BEGIN Source data
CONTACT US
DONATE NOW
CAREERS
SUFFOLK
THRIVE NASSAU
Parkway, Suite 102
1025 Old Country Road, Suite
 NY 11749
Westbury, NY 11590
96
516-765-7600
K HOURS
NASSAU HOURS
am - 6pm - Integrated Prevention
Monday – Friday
END Source data
BEGIN Source data
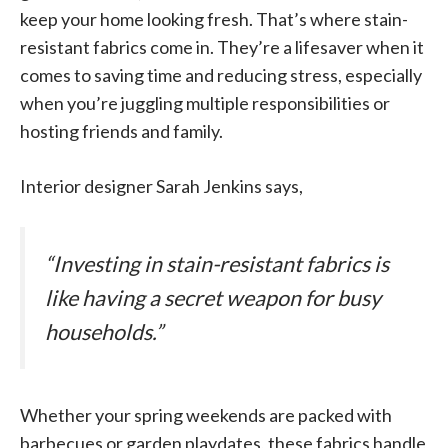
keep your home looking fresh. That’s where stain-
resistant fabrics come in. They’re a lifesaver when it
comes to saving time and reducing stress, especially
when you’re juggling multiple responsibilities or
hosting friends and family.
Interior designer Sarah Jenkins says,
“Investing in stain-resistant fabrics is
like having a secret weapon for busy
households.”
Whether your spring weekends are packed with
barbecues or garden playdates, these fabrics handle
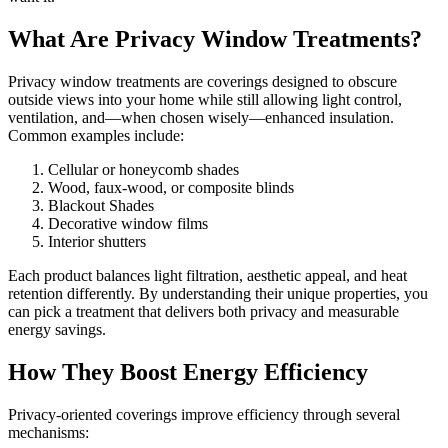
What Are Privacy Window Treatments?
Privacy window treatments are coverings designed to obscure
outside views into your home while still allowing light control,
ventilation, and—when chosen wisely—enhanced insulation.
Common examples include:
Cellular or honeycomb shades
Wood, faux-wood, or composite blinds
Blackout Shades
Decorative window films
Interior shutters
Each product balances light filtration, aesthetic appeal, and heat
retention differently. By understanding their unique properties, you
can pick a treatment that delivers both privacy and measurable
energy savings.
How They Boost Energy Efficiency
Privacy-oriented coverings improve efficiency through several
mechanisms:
END Source data
**Problem:** Which lines in the data above hold the string "your"? Show each one.

**Finished task:**
keep your home looking fresh. That’s where stain-
Whether your spring weekends are packed with
outside views into your home while still allowing light control,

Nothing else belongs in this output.